Occasionally, psychological problems arise due to the delayed development of puberty.
Diagnosis
The clinical documentation of puberty tarda is based on the puberty stage according to Tanner . The estrogens or androgens , prolactin and gonadotropins ( FSH , LH ) in the blood are determined in a laboratory . In addition to laboratory diagnostics, the determination of skeletal maturity or bone age (for example using the methods of Greulich and Pyle or Tanner and Whitehouse) is one of the necessary diagnostic measures. The puberty development of the internal female genitalia is documented sonographically .
therapy
Tumors require surgical or radiotherapy or chemotherapy treatment. Substitution of the missing hormones and thus initiation of puberty (which, however, does not lead to success in boys with androgen receptor resistance ).
Individual evidence
- ^ German Society for Pediatrics and Adolescent Medicine (DGKJ): Guideline of the German Society for Pediatrics and Adolescent Medicine (DGKJ) - Pubertas tarda and hypogonadism. (No longer available online.) In: awmf.org. Working Group of the Scientific Medical Associations eV, 2011, archived from the original on September 23, 2015 ; accessed on March 1, 2014 . Info: The archive link was inserted automatically and has not yet been checked. Please check the original and archive link according to the instructions and then remove this notice.
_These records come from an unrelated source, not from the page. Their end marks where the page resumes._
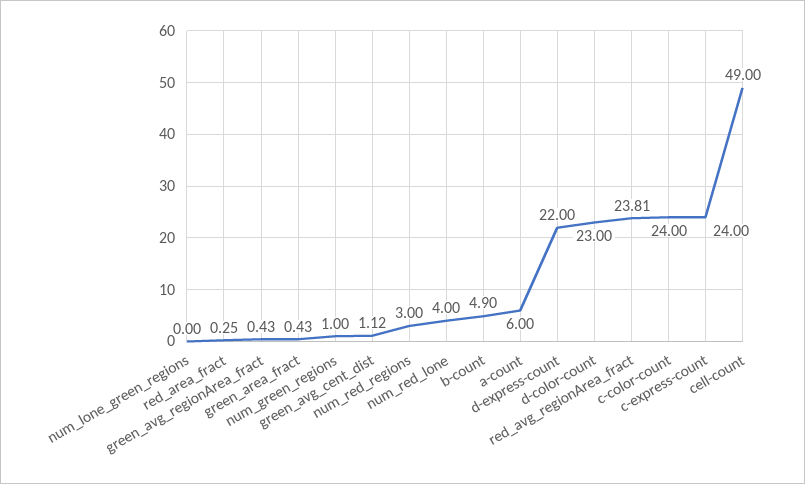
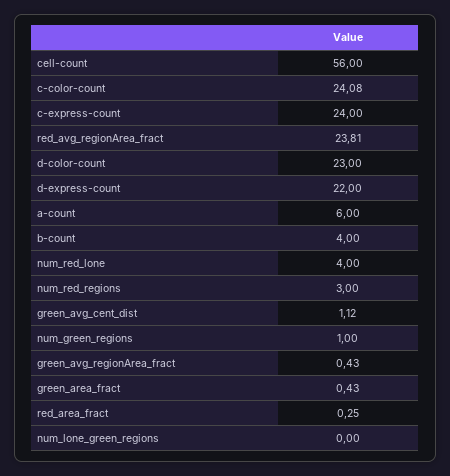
  {
    "num_lone_green_regions": 0,
    "red_area_fract": 0.25,
    "green_avg_regionArea_fract": 0.43,
    "green_area_fract": 0.43,
    "num_green_regions": 1,
    "green_avg_cent_dist": 1.12,
    "num_red_regions": 3,
    "num_red_lone": 4,
-   "b-count": 4.9,
+   "b-count": 4,
    "a-count": 6,
    "d-express-count": 22,
    "d-color-count": 23,
    "red_avg_regionArea_fract": 23.81,
-   "c-color-count": 24,
+   "c-color-count": 24.08,
    "c-express-count": 24,
-   "cell-count": 49
+   "cell-count": 56
  }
- ↑ Gerald Hellstern, Martin Bald, Claudia Blattmann, Hans Martin Bosse (eds.): Short textbook pediatrics . Georg Thieme Verlag , 2012, ISBN 978-3-13-170311-8 , p. 42 ( limited preview in Google Book search).
- ↑ Hans Ewerbeck: Differential Diagnosis of Diseases in Childhood: A Guide for Clinic and Practice . Springer, 2013, ISBN 978-3-662-06714-7 , pp. 235 ( limited preview in Google Book Search).
- ↑ Ludwig Weissbecker: The gonadal insufficiency. In: Ludwig Heilmeyer (ed.): Textbook of internal medicine. Springer-Verlag, Berlin / Göttingen / Heidelberg 1955; 2nd edition ibid. 1961, pp. 1027-1032, here: s. 1028 f.